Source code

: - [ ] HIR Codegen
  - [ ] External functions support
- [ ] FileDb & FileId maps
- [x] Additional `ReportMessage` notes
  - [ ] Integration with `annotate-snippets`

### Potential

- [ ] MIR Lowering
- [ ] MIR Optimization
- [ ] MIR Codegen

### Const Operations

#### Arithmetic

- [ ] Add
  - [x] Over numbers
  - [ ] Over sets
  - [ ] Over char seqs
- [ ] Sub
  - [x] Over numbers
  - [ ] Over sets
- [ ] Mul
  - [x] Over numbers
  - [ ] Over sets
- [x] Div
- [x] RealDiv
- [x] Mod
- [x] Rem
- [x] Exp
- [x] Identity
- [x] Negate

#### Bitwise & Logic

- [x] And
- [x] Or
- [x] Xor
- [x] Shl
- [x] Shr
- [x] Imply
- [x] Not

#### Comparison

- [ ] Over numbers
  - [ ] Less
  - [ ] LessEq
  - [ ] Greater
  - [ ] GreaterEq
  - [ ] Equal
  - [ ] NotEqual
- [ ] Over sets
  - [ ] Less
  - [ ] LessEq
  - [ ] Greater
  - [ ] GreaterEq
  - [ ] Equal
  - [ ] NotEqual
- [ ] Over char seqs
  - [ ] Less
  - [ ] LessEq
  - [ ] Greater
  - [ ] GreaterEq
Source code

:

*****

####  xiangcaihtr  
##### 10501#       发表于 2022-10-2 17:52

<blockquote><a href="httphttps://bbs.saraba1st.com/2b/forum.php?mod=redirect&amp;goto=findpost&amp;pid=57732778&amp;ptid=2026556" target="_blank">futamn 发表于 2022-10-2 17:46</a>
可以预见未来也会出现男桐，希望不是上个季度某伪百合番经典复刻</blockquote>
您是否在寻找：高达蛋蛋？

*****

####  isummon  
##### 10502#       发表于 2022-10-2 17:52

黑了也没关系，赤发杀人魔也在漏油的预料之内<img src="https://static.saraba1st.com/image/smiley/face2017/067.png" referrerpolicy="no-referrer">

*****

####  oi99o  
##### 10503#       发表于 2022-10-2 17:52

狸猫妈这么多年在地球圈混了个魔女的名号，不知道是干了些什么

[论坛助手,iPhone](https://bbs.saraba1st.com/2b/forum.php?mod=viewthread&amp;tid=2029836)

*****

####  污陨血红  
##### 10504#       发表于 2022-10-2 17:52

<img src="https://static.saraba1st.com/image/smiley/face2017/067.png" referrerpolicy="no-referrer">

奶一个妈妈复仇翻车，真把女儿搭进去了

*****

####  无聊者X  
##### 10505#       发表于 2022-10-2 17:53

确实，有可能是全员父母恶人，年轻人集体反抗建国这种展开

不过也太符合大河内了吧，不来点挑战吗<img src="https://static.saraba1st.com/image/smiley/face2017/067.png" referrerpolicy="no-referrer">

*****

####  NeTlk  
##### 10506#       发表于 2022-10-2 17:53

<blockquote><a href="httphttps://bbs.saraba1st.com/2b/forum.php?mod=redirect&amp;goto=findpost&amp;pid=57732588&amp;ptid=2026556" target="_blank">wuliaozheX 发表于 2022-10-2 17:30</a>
|---|
Task to complete
Reproduce the records above in full and with exact wording.

Reply
Source code

: - [ ] HIR Codegen
  - [ ] External functions support
- [ ] FileDb & FileId maps
- [x] Additional `ReportMessage` notes
  - [ ] Integration with `annotate-snippets`

### Potential

- [ ] MIR Lowering
- [ ] MIR Optimization
- [ ] MIR Codegen

### Const Operations

#### Arithmetic

- [ ] Add
  - [x] Over numbers
  - [ ] Over sets
  - [ ] Over char seqs
- [ ] Sub
  - [x] Over numbers
  - [ ] Over sets
- [ ] Mul
  - [x] Over numbers
  - [ ] Over sets
- [x] Div
- [x] RealDiv
- [x] Mod
- [x] Rem
- [x] Exp
- [x] Identity
- [x] Negate

#### Bitwise & Logic

- [x] And
- [x] Or
- [x] Xor
- [x] Shl
- [x] Shr
- [x] Imply
- [x] Not

#### Comparison

- [ ] Over numbers
  - [ ] Less
  - [ ] LessEq
  - [ ] Greater
  - [ ] GreaterEq
  - [ ] Equal
  - [ ] NotEqual
- [ ] Over sets
  - [ ] Less
  - [ ] LessEq
  - [ ] Greater
  - [ ] GreaterEq
  - [ ] Equal
  - [ ] NotEqual
- [ ] Over char seqs
  - [ ] Less
  - [ ] LessEq
  - [ ] Greater
  - [ ] GreaterEq
Source code

:

*****

####  xiangcaihtr  
##### 10501#       发表于 2022-10-2 17:52

<blockquote><a href="httphttps://bbs.saraba1st.com/2b/forum.php?mod=redirect&amp;goto=findpost&amp;pid=57732778&amp;ptid=2026556" target="_blank">futamn 发表于 2022-10-2 17:46</a>
可以预见未来也会出现男桐，希望不是上个季度某伪百合番经典复刻</blockquote>
您是否在寻找：高达蛋蛋？

*****

####  isummon  
##### 10502#       发表于 2022-10-2 17:52

黑了也没关系，赤发杀人魔也在漏油的预料之内<img src="https://static.saraba1st.com/image/smiley/face2017/067.png" referrerpolicy="no-referrer">

*****

####  oi99o  
##### 10503#       发表于 2022-10-2 17:52

狸猫妈这么多年在地球圈混了个魔女的名号，不知道是干了些什么

[论坛助手,iPhone](https://bbs.saraba1st.com/2b/forum.php?mod=viewthread&amp;tid=2029836)

*****

####  污陨血红  
##### 10504#       发表于 2022-10-2 17:52

<img src="https://static.saraba1st.com/image/smiley/face2017/067.png" referrerpolicy="no-referrer">

奶一个妈妈复仇翻车，真把女儿搭进去了

*****

####  无聊者X  
##### 10505#       发表于 2022-10-2 17:53

确实，有可能是全员父母恶人，年轻人集体反抗建国这种展开

不过也太符合大河内了吧，不来点挑战吗<img src="https://static.saraba1st.com/image/smiley/face2017/067.png" referrerpolicy="no-referrer">

*****

####  NeTlk  
##### 10506#       发表于 2022-10-2 17:53

<blockquote><a href="httphttps://bbs.saraba1st.com/2b/forum.php?mod=redirect&amp;goto=findpost&amp;pid=57732588&amp;ptid=2026556" target="_blank">wuliaozheX 发表于 2022-10-2 17:30</a>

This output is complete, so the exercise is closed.